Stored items
----

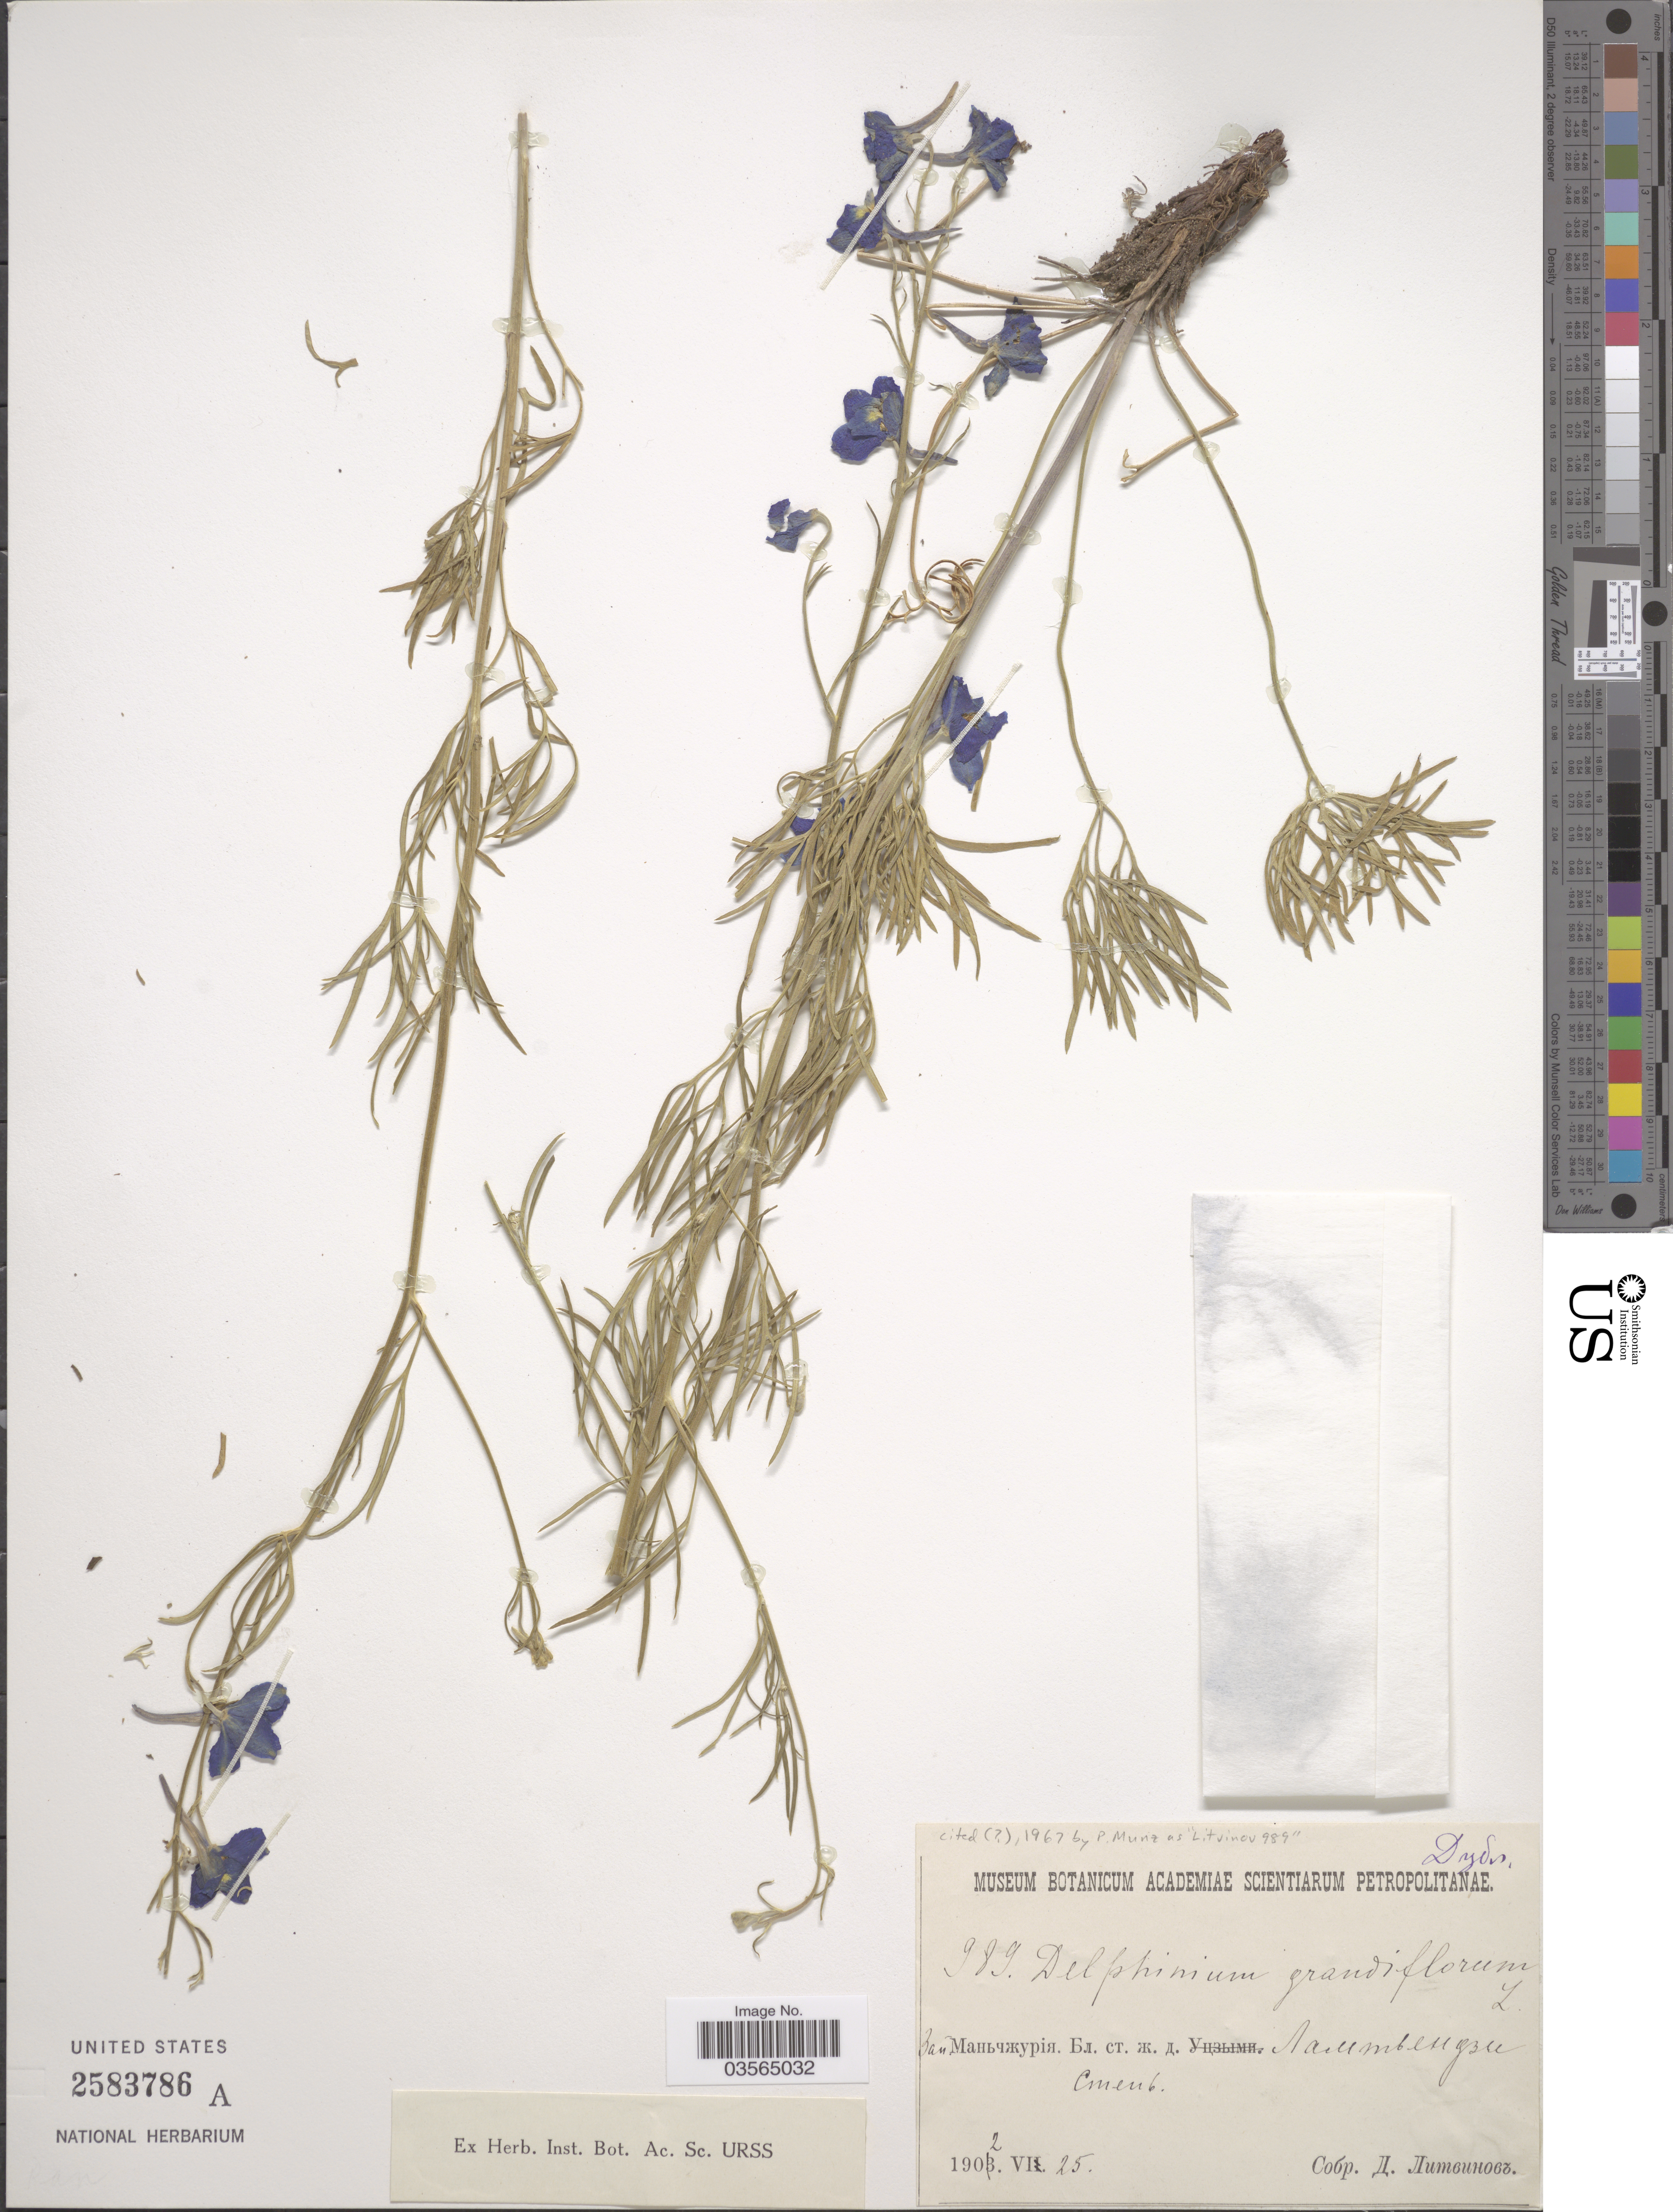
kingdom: Plantae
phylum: Tracheophyta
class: Magnoliopsida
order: Ranunculales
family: Ranunculaceae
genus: Delphinium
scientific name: Delphinium grandiflorum var. grandiflorum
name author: L.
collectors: D. Litvinov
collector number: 989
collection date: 1902-06-25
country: China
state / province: Nei Monggol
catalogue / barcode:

----

Exercise objective
Recast each line of the records above as a JSON list of strings, with one string per line. Skip blank lines and leave the pictures out.

Written solution
[
  "kingdom: Plantae",
  "phylum: Tracheophyta",
  "class: Magnoliopsida",
  "order: Ranunculales",
  "family: Ranunculaceae",
  "genus: Delphinium",
  "scientific name: Delphinium grandiflorum var. grandiflorum",
  "name author: L.",
  "collectors: D. Litvinov",
  "collector number: 989",
  "collection date: 1902-06-25",
  "country: China",
  "state / province: Nei Monggol",
  "catalogue / barcode:"
]